Corporate documents require verification of the natural person's identity and review of the authority claimed, such as a board resolution, secretary's certificate, partnership authority, or other proof. The notary does not certify the truth of corporate representations beyond what the notarial act properly covers.
Affidavits and certifications require an actual oath or affirmation. The affiant must understand that the statement is sworn, and the notary must not convert an unsworn declaration into an affidavit merely by attaching a jurat.
Documents involving elderly, ill, detained, overseas, or otherwise vulnerable principals require heightened attention to capacity, voluntariness, and absence of undue influence. The video conference must allow the notary to communicate directly with the principal, not merely with the person assisting the principal.
Substantive Limits
Remote notarization does not validate an illegal, simulated, or fraudulent transaction. It does not supply missing consent, cure incapacity, authorize unauthorized representation, or make a forged signature genuine.
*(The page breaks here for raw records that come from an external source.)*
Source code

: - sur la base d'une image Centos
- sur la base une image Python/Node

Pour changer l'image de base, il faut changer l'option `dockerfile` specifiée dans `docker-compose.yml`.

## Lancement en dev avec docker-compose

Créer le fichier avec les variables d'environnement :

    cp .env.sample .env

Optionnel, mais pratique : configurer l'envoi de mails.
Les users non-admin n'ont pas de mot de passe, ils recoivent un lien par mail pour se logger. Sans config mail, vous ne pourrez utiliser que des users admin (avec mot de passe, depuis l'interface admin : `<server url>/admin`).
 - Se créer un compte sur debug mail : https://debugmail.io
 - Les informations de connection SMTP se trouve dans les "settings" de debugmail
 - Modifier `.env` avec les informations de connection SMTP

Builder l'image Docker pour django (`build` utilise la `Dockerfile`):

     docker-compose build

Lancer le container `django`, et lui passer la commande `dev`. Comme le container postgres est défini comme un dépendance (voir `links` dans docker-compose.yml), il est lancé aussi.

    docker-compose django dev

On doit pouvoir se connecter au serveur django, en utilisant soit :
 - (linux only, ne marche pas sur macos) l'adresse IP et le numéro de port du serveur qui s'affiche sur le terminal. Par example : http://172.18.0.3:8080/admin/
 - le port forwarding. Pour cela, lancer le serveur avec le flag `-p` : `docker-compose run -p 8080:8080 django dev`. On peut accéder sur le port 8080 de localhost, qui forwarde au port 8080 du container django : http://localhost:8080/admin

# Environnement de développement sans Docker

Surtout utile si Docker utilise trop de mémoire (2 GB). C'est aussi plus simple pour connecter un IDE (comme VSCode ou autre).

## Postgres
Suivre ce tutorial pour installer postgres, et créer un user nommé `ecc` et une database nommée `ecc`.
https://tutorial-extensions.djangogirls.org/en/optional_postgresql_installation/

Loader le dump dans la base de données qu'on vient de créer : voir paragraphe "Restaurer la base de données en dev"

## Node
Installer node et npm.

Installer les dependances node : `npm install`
Remote notarization does not override formalities imposed by substantive law. If the governing law requires witnesses, a public instrument, specific acknowledgments, special forms, board approvals, spousal consent, or registration, those requirements remain separate from the notarial method.
Remote notarization does not require a person to accept a document for a purpose beyond what the law allows. Courts, registries, agencies, banks, foreign authorities, and private institutions may still examine whether the notarization was valid and whether the document satisfies the requirements for the intended use.
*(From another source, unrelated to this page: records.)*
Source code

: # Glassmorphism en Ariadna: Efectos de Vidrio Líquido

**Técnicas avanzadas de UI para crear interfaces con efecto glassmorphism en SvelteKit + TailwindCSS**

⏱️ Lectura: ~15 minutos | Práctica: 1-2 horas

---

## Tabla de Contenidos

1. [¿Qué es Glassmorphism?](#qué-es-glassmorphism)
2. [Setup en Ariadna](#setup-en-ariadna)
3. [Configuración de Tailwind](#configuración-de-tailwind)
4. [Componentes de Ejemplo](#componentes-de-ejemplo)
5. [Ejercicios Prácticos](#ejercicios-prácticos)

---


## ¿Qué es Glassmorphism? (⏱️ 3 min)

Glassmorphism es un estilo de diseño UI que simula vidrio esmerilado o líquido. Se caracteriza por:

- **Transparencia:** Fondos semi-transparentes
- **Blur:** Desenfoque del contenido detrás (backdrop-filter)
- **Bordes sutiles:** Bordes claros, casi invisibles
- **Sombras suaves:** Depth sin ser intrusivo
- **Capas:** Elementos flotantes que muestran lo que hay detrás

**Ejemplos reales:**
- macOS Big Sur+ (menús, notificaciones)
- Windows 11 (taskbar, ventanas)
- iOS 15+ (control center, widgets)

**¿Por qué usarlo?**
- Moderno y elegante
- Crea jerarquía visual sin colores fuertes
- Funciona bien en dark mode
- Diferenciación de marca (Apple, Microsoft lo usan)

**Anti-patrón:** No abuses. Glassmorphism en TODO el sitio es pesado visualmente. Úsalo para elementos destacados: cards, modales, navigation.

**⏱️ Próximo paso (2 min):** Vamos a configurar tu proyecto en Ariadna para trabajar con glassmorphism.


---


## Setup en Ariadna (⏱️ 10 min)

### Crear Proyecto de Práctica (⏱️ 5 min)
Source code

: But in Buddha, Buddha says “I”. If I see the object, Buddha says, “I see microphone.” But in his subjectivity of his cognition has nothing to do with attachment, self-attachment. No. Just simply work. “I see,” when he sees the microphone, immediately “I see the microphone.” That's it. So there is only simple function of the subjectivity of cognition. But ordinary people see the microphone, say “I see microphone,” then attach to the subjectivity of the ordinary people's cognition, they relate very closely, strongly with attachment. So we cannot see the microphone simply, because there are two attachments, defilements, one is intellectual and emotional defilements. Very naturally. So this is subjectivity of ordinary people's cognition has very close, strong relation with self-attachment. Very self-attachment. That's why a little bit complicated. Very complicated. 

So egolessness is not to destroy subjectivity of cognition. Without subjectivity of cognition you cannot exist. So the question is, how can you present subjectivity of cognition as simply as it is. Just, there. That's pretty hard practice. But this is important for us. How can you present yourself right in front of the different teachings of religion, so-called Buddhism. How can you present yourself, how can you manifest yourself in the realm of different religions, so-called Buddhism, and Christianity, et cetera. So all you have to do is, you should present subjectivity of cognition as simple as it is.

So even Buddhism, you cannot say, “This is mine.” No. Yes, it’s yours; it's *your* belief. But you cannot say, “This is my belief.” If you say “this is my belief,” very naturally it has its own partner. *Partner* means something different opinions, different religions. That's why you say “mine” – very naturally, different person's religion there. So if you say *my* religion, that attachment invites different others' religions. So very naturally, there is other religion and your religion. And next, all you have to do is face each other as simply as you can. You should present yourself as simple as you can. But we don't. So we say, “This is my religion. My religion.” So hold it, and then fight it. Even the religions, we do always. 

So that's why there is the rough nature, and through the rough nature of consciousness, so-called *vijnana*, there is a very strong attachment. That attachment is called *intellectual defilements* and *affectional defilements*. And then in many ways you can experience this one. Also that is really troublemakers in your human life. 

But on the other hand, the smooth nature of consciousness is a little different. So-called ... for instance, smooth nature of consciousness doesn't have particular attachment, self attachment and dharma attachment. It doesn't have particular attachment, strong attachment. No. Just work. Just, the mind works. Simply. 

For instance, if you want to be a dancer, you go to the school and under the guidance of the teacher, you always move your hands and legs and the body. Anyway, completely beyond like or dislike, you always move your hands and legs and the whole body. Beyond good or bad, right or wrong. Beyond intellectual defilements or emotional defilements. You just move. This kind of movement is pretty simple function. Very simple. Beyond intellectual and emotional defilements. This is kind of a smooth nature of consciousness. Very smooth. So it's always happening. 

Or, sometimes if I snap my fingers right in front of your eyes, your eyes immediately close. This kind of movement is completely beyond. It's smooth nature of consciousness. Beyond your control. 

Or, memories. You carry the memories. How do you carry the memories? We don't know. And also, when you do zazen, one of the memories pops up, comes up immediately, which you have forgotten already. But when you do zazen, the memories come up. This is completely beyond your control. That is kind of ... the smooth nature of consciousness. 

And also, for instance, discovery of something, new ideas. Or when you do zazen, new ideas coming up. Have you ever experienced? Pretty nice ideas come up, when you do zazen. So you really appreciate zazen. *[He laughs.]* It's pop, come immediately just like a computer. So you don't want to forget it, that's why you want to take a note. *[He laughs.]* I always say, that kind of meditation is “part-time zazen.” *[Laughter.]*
Operational Rules Worth Remembering
- Remote notarization preserves personal appearance through live audiovisual communication; it does not eliminate personal appearance.
- The document remains a paper instrument; a scanned copy is not the notarized original.
- The notary must personally verify identity, capacity, voluntariness, and the proper notarial act.
- The notary's territorial commission and ordinary notarial duties continue to control.
- The certificate and register must truthfully reflect the remote manner of appearance.
- A valid remote notarization has the ordinary effect of a proper notarization of the same paper document.
- A defective remote notarization may strip the document of public character and expose the notary to administrative discipline.